Tras vagar durante una pequeña eternidad, interpretando mis pies un viaje hecho de furia y hastío que debería haber tenido lugar sólo en términos de tiempo, comprendí que estaba irremediablemente perdido. Las callejas donde fui a parar, -salpicadas aquí y allá de peligrosas incógnitas, de cuchicheos y rostros a un paso de una fatal decisión,- conformaban un dédalo inextricable sin afluente principal a cuya corriente acogerme. Me pareció escuchar, aunque puedo estar equivocado, que otros pasos se incorporaban al ruido de mis pasos, acoplados, cada vez más rápidos. Empezó entonces, además, a llover, como por darle coartada a mi huída en caso de que ésta no tuviera sentido.
Reparé en algún momento en el viejo teatro que venía a coronar un callejón sin salida, las luces de neón anunciando a los improbables transeúntes una función que en mi estado de agitación no consulté. Yo sólo buscaba refugio de la lluvia y el miedo, así que compré la entrada a un taquillero de piel cetrina que me devolvió el cambio sin mirarme, concentrado en una película del oeste en blanco y negro que visualizaba en un televisor minúsculo con enormes antenas.
Contrariamente a lo que cabría esperar, y pese a que el aforo del recinto era reducido, no conseguí divisar en la semipenumbra una sola butaca vacía. Hube de consultar la fila y asiento impresos en el ticket para encontrar mi sitio, al que me encaminé concitando la atención del respetable, más interesado por alguna razón en mi presencia que en la obra que se desarrollaba sobre el escenario.
Y cierto es que la representación no estaba ni por asomo a la altura de la afluencia de público. Una única actriz, de avanzada edad, desgranaba entre sollozos un monólogo incoherente que transitaba de las apreciaciones a los recuerdos para luego gestionar propósitos y agradecimientos. Declamaba la anciana, eso sí, en un tono cercano, dirigiéndose a unos y otros como si los conociese o le resultaren diáfanos. Detuvo hacia el final de su alegato la vista en mí –o eso creí- durante unos segundos, para lanzarme la siguiente admonición:
– Nunca está perdido el que sabe a dónde quiere ir ni el que distingue entre destino y tiempo presente. Si llegaste aquí, más por evitar lo accesorio que por buscar lo esencial, pon en orden el pasado para hacerle hueco al mañana.
Y dicho esto se levantó con esfuerzo de una silla destartalada y entre grandes aplausos se dirigió hacia la salida de emergencia situada al fondo del escenario. Aspiró profundamente antes de empujar la barra que accionaba el mecanismo de apertura y salió a la calle. Fuera seguía lloviendo, y ya había anochecido.

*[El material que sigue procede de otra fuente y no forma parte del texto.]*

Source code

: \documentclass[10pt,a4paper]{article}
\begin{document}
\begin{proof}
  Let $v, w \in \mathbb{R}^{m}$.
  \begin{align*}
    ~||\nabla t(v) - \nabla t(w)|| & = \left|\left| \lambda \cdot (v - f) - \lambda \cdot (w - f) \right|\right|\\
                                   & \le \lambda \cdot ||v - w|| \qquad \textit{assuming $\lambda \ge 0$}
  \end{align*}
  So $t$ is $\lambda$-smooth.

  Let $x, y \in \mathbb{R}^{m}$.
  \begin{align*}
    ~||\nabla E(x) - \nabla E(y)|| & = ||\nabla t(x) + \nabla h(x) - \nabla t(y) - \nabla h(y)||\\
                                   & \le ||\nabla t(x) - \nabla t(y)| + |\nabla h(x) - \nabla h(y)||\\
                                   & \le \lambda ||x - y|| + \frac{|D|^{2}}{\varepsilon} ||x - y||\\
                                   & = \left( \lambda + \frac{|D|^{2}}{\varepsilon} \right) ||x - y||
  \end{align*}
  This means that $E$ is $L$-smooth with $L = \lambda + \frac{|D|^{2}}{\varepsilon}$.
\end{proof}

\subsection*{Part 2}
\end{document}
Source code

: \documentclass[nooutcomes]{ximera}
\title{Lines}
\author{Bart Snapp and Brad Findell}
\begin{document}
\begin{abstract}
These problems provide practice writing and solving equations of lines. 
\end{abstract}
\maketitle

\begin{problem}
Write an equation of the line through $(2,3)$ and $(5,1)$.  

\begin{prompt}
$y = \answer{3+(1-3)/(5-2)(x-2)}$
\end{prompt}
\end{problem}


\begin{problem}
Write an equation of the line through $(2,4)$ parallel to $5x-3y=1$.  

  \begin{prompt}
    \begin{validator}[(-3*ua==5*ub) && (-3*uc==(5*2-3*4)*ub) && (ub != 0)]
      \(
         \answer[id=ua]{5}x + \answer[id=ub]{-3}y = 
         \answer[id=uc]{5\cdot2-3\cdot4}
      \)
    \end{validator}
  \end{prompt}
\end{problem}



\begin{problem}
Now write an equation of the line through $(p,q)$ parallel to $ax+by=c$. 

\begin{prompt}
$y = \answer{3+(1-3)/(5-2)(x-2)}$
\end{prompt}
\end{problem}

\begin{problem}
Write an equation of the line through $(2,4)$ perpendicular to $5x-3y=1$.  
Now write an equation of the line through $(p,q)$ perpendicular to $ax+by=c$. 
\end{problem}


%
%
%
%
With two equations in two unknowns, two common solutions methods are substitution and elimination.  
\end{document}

Se redoblaron los aplausos, y no cesaron mientras un joven de aspecto descuidado sentado unas butacas por delante de mí se levantó como un resorte al iluminarse su fila y asiento en un marcador electrónico colgado del techo. Subió al escenario e hizo lo que luego supe que hacen todos: intentar abrir sin éxito la salida de emergencia. Luego se sentó en la vieja silla y con voz temblorosa empezó a desgranar la historia de su vida, sus miedos y sus más sucios anhelos, y –por supuesto- cómo un mal día se perdió y acabó en aquel teatro.
No sabría decirles si transcurrieron horas o acaso días hasta que un nuevo espectador ocupó la única bucata vacía del teatro. No quiero pensar demasiado en todo eso y prefiero destinar los últimos amarres de mi lucidez a poner en orden la historia de mi vida, a fin de que resulte interesante a los demás cuando me toque subirme al escenario.